---------- DATA

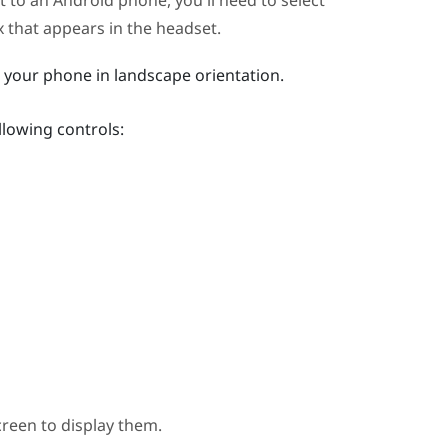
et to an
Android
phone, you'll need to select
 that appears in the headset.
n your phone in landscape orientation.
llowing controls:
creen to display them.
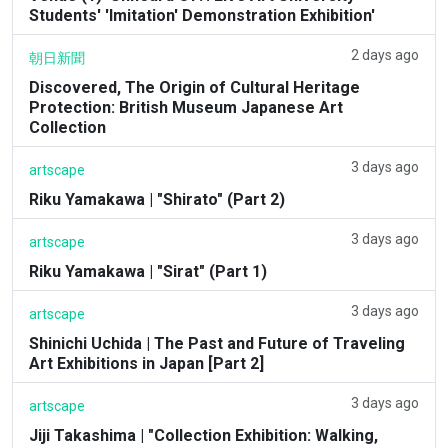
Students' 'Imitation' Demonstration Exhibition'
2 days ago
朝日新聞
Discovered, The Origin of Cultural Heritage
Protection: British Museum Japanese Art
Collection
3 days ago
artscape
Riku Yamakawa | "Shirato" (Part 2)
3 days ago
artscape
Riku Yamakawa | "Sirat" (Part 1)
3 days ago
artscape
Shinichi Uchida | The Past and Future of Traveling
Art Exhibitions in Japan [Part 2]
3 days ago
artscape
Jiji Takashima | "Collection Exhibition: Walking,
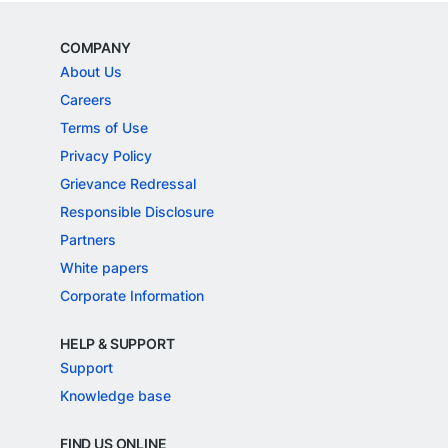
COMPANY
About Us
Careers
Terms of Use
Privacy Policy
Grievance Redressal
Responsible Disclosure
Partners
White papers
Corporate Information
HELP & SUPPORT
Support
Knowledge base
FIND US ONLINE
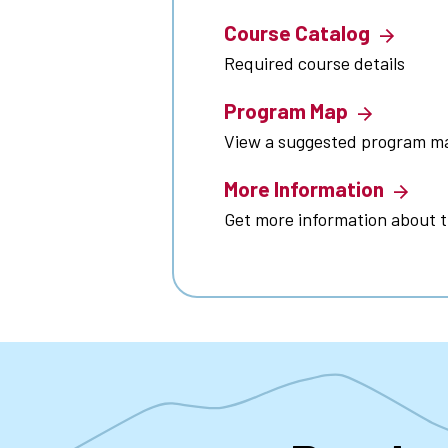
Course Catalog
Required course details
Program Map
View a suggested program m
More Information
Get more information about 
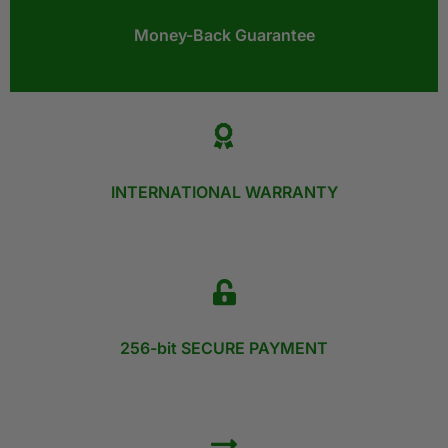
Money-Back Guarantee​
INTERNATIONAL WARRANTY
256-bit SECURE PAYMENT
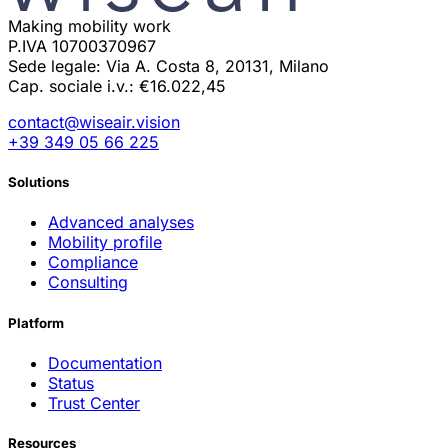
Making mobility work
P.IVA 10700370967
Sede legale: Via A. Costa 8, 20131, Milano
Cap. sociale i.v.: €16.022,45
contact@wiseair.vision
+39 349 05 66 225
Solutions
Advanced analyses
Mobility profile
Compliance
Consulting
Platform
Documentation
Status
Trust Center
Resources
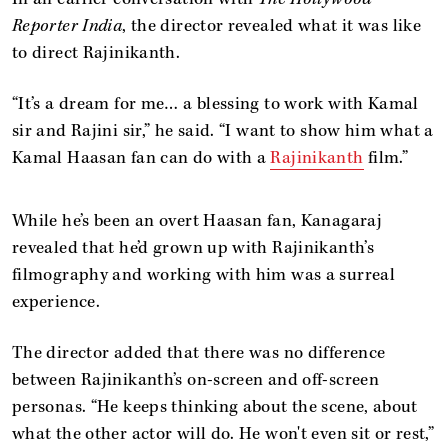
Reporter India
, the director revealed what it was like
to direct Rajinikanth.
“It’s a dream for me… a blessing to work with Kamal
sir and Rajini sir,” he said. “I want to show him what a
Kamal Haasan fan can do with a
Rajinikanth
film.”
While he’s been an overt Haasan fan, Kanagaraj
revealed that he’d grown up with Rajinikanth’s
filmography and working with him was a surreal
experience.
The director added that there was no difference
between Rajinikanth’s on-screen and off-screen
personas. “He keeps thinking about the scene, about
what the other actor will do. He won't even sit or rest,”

--------------------

◆ ACTIVITY: From the entries above, tally the lines that contain the string "Yamakawa". Report the total and nothing more.

◆ ANSWER TO THIS PROBLEM: 2